Other notable items were:
- Aruba is increasingly hearing about WLAN coverage problems in non-traditional coverage locations: Bathrooms. Stairwells. Elevators. People want coverage EVERYWHERE! Remind me not to use other people’s iPads from now on. Ick!
- Density requirements for WLAN have changed: 5 years ago in a conference room meeting of 25 people, a handful might have had laptops with active WiFi. Today, every person could reasonably be expected to have one or MORE devices that could actually be active on WiFi. Smart phones, tablets and still even laptops. So a meeting of 25 people might have 30 or 50 (or more) active devices!
- Cloud architectures put users on the “wrong side” of the corporate firewall.
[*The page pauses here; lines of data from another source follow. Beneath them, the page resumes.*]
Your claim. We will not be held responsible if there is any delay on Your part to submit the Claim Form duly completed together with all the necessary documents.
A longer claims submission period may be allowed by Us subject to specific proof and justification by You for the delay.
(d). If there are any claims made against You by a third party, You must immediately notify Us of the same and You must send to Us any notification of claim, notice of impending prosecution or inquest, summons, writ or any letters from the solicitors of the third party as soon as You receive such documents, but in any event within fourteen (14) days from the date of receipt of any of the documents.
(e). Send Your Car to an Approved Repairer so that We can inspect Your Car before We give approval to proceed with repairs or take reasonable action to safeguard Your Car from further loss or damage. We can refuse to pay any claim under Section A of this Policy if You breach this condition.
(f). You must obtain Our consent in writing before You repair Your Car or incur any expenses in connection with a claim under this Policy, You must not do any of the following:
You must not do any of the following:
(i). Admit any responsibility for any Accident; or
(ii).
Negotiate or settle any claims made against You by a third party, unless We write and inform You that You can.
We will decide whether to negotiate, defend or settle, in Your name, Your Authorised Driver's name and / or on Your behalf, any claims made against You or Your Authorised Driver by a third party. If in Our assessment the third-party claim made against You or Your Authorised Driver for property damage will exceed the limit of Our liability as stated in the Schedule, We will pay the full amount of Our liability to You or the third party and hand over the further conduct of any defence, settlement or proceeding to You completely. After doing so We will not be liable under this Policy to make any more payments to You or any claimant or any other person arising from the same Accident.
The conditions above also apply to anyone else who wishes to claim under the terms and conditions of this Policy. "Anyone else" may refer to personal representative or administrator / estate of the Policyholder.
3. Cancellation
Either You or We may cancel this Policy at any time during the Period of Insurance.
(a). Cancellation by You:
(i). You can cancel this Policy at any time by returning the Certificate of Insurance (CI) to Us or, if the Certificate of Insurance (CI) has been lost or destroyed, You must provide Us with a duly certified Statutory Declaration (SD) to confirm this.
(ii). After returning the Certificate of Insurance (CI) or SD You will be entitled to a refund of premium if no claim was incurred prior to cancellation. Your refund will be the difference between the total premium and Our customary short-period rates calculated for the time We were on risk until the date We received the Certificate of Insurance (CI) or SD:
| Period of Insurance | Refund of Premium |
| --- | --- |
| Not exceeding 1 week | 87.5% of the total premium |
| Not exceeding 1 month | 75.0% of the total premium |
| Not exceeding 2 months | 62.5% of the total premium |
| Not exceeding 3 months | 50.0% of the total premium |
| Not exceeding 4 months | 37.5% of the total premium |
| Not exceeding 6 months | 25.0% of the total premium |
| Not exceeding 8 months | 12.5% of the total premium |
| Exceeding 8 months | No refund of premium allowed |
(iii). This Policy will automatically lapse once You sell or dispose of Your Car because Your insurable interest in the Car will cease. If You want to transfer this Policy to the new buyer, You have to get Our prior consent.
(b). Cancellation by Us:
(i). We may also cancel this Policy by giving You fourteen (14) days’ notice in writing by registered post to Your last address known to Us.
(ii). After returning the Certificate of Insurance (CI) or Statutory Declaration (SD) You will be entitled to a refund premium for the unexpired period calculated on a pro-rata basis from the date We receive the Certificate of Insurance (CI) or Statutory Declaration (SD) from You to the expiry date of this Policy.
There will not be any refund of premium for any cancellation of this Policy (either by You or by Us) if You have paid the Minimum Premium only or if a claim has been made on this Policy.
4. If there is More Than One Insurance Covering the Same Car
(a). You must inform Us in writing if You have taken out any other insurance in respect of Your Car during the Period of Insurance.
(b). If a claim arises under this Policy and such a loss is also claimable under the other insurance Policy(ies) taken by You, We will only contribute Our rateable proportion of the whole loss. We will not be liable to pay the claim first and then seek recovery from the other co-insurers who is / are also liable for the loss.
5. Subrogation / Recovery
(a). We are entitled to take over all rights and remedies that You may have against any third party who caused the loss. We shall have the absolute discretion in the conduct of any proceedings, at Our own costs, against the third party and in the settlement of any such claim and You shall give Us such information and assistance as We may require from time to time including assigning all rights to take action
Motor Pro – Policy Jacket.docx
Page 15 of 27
I suppose I’ve been aware of the perimeter implications of cloud, but haven’t thought of it in quite this context.
That Tesla guy was smarter than everyone thought
In closing, I was reminded during a presentation of a quote by Nikola Tesla in 1926. This is, truly, mind blowing prescience:
“When wireless is perfectly applied the whole earth will be converted into a huge brain, which in fact it is, all things being particles of a real and rhythmic whole. We shall be able to communicate with one another instantly, irrespective of distance. Not only this, but through television and telephony we shall see and hear one another as perfectly as though we were face to face, despite intervening distances of thousands of miles; and the instruments through which we shall be able to do his will be amazingly simple compared with our present telephone. A man will be able to carry one in his vest pocket.”